ASSIGNMENT:
Which lines in the items below contain the string "клиентов"? Copy every one of those lines, matching the letter case exactly.

MATERIALS PROVIDED:
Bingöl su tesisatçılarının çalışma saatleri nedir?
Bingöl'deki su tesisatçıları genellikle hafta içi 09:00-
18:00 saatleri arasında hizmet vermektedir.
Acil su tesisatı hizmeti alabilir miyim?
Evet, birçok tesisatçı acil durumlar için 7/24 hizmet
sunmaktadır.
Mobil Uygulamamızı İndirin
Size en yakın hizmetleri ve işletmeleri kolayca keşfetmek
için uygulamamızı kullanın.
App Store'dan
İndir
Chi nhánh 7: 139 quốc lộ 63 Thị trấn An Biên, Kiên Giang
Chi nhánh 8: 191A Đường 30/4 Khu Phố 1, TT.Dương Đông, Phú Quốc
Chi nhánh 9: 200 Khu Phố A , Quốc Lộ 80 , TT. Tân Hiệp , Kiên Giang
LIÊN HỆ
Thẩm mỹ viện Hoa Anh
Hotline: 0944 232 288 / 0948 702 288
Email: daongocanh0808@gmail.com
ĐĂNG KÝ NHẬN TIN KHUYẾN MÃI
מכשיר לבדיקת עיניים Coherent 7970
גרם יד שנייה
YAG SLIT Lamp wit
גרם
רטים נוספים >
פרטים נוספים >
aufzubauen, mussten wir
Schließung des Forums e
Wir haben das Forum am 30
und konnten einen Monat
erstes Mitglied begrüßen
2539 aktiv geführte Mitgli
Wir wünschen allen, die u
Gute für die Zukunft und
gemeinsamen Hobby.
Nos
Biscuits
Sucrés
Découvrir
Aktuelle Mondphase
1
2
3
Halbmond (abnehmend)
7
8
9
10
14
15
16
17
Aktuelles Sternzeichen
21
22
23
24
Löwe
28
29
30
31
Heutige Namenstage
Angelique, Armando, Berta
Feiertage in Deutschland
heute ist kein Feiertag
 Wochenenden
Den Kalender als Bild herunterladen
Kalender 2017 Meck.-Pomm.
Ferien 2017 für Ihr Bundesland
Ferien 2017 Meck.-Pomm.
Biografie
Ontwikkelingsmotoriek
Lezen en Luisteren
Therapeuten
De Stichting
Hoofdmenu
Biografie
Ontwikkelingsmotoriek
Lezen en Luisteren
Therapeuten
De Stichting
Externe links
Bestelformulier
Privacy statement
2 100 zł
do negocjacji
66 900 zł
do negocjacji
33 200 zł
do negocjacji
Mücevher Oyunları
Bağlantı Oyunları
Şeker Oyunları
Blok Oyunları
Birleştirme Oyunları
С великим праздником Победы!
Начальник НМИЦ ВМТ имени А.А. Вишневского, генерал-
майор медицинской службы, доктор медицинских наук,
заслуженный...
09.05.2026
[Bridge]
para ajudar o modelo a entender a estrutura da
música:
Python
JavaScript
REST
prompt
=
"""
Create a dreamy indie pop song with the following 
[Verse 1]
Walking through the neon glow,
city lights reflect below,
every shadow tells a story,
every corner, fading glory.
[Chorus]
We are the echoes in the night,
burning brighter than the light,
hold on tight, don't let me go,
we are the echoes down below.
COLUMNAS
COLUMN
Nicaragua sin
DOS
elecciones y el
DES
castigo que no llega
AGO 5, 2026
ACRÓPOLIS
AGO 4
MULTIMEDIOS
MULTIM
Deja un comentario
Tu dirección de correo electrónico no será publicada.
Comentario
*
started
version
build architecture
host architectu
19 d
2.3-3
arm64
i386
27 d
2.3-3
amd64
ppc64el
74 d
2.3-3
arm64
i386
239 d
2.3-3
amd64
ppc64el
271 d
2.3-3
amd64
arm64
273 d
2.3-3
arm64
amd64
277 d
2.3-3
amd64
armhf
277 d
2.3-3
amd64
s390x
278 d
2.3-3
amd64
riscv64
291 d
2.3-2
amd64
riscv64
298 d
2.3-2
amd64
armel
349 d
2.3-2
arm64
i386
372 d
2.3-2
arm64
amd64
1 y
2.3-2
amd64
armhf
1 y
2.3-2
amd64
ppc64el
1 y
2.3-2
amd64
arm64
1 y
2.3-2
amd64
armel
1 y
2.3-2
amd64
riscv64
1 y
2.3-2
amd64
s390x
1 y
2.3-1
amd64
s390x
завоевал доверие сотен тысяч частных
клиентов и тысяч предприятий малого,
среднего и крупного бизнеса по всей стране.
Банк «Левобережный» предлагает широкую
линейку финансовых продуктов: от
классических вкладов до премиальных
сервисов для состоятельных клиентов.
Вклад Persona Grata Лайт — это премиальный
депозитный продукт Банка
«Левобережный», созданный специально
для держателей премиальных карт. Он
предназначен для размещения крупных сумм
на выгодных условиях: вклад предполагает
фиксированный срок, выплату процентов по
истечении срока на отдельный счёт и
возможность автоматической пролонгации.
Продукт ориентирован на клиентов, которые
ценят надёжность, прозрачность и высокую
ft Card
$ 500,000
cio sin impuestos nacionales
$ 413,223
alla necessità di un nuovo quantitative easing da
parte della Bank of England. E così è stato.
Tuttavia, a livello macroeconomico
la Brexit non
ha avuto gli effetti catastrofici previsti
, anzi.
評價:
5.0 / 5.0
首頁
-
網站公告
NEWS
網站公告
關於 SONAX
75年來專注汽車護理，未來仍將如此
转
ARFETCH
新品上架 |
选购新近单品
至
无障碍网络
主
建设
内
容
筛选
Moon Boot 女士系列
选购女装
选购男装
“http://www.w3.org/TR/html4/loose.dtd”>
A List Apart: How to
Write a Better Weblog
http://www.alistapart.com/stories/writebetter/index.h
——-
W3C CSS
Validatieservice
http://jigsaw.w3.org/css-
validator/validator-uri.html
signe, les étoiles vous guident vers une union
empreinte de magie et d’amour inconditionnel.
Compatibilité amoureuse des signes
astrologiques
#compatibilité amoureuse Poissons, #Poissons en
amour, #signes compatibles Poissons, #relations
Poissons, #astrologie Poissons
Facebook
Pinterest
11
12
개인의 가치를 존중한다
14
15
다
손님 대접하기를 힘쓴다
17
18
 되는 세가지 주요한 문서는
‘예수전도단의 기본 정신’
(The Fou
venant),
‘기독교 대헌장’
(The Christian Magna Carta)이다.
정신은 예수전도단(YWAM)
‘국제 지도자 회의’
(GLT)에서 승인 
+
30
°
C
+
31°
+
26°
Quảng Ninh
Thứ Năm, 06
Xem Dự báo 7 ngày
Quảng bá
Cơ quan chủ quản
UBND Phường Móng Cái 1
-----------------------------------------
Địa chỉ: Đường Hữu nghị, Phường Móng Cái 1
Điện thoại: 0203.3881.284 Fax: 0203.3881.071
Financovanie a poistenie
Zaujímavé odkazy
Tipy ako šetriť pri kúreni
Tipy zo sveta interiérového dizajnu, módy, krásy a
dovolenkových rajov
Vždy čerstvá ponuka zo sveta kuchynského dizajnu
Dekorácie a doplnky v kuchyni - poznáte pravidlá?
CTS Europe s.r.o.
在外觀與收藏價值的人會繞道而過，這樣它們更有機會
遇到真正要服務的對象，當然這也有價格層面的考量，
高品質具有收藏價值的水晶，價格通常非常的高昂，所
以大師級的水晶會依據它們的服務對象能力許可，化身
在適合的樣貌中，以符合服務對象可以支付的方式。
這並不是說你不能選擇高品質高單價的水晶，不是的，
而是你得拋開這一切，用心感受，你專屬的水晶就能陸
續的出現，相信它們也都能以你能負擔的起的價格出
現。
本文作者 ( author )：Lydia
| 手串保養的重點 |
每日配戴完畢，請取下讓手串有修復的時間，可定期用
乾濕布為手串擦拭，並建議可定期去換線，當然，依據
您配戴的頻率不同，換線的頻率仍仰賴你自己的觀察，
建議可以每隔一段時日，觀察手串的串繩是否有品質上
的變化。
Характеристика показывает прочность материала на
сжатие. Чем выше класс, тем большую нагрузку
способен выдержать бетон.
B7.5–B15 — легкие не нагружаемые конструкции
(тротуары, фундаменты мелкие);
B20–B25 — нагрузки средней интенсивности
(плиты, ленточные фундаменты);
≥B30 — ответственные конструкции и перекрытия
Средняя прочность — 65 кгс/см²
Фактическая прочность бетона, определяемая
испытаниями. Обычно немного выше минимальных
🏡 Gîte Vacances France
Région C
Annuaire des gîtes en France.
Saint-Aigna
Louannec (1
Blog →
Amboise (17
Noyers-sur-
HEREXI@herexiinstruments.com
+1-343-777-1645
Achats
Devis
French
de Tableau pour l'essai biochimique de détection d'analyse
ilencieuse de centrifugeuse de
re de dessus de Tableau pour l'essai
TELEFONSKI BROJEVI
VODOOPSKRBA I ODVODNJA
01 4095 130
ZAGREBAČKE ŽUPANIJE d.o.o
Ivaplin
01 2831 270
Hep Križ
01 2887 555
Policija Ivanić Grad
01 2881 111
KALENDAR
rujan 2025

ANSWER SPACE:
клиентов и тысяч предприятий малого,
сервисов для состоятельных клиентов.
Продукт ориентирован на клиентов, которые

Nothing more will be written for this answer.